Second, companies should share more detailed information about their risk projections over the coming months and years, alongside detailed descriptions of the measures they are taking to understand and limit those risks. While companies already publish versions of these, known as preparedness frameworks, Stein-Perlman deems most “inadequate, barely better than nothing”. More detailed information would allow external evaluators to assess whether companies are adequately preparing for impending risks, and sound the alarm if not.

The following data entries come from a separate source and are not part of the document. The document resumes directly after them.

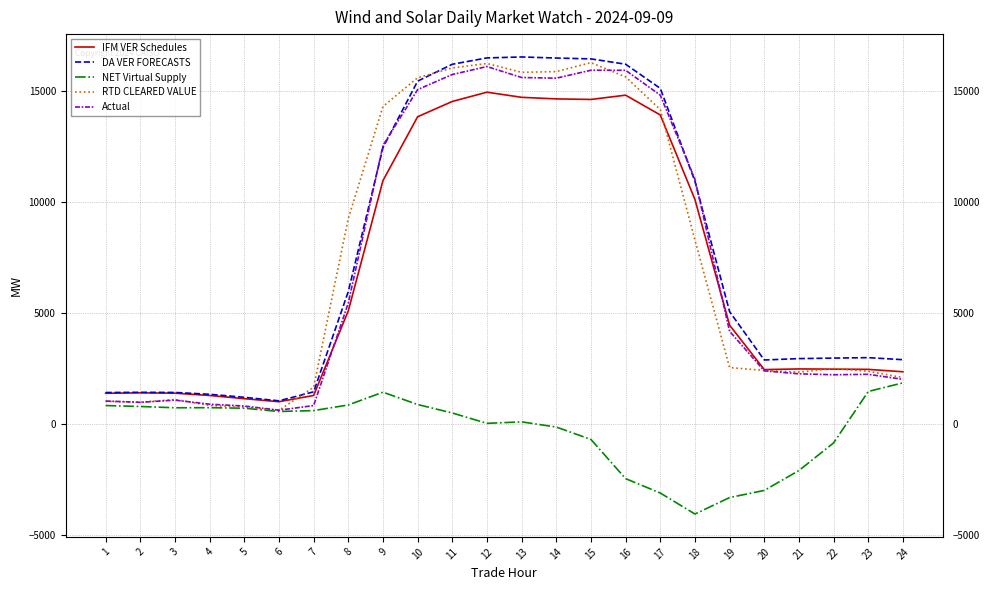

Which series has the largest total across all categories?

DA VER FORECASTS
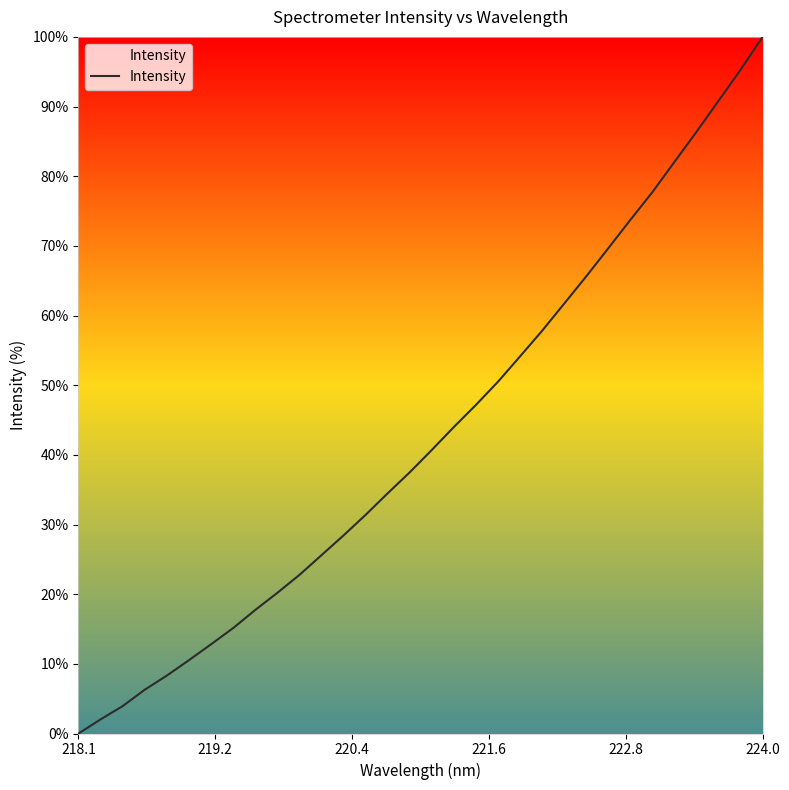

What is the greatest value displayed?

100.0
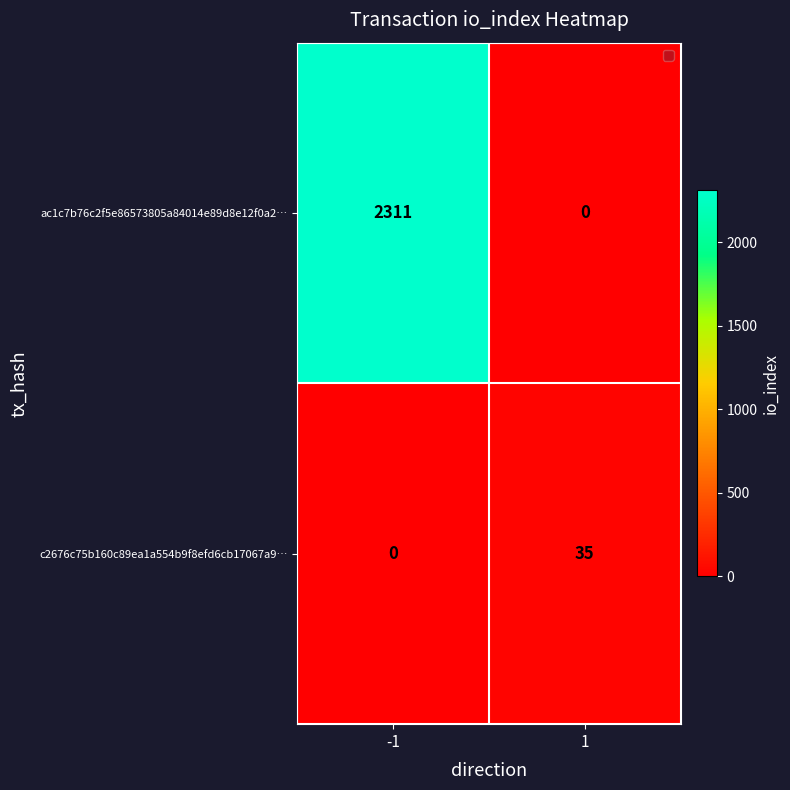

Reading left to right, what are all the values shown in this chart?

ac1c7b76c2f5e86573805a84014e89d8e12f0a2…: -1=2311	1=0
c2676c75b160c89ea1a554b9f8efd6cb17067a9…: -1=0	1=35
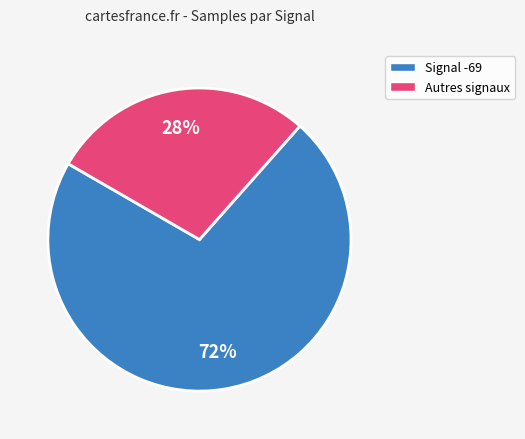

Combined, do Autres signaux and Signal -69 account for over 50%?

Yes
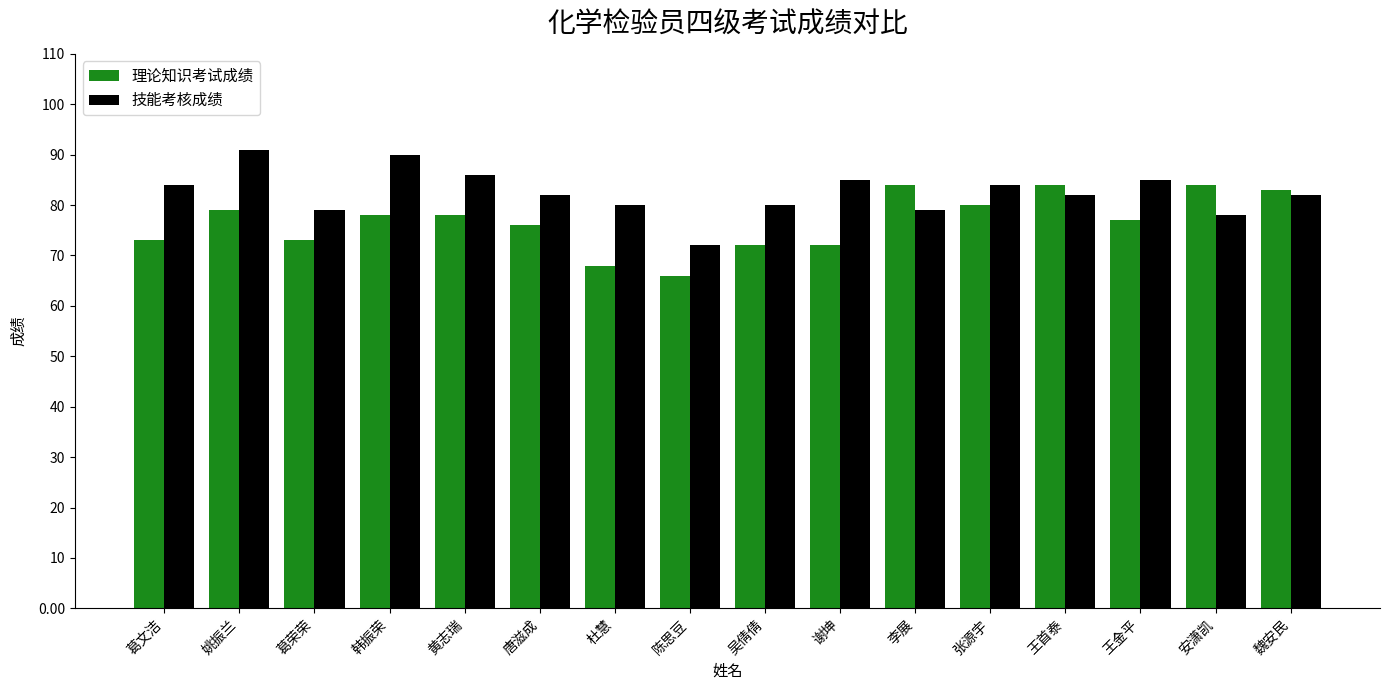

Reading left to right, transcribe all the data shown in this chart.

理论知识考试成绩: 葛文洁=73	姚振兰=79	葛荣荣=73	韩振荣=78	黄志瑞=78	唐滋成=76	杜慧=68	陈思豆=66	吴倩倩=72	谢坤=72	李展=84	张源宇=80	王首泰=84	王金平=77	安潇凯=84	魏安民=83
技能考核成绩: 葛文洁=84	姚振兰=91	葛荣荣=79	韩振荣=90	黄志瑞=86	唐滋成=82	杜慧=80	陈思豆=72	吴倩倩=80	谢坤=85	李展=79	张源宇=84	王首泰=82	王金平=85	安潇凯=78	魏安民=82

Finally, companies should guarantee whistleblower protections, particularly for employees who report on violations of the law or extreme risks. This would add a layer of credibility by increasing the likelihood of exposure for deceptive practices. Alternatively, a third-party evaluator could conduct thorough audits to check for compliance. “The AI companies kind of both do the homework and grade the homework,” observes Wildeford. “There’s inherent conflicts of interest in that sort of system.”
At a time when companies are barely meeting their existing transparency commitments, asking for more might seem ambitious. But experts insist it’s an essential step towards tackling the risks that companies themselves are warning about — and, crucially, is much lighter-touch than actual regulation. “We’re not stepping in and telling [the companies] what they have to do,” Wildeford says. “What we are doing is requesting the necessary information that it takes to evaluate whether companies are telling the truth, making it harder for them to sweep things under the rug and pretend their models are safer and more reliable than they are.” In a world where companies can’t be held accountable for their safety commitments, it would be nice if society at least understood the coming risks.
Disclosure: The author’s partner works at Google DeepMind.
I appreciate the concerns raised here, and the push for greater transparency is understandable. But I can’t help feeling a bit frustrated. By now, saying “we need transparency” is becoming something of a mantra.
We all want the upsides of transparency: accountability, scrutiny, early warning, without the downsides like leaking sensitive information across labs or to adversarial states. But hitting that goldilocks is hard. It’s only going to get harder as we see more soft nationalisation and geopolitical entrenchment.
We need practical mechanisms to create transparency. How do you safely share capability evaluations across labs? What kind of third-party audit frameworks actually work under NDAs or security constraints? Can governments mandate structured disclosure without driving models underground?
This piece does gesture at some of that, but I’d love to see the discourse shift even more toward implementable, scalable mechanisms.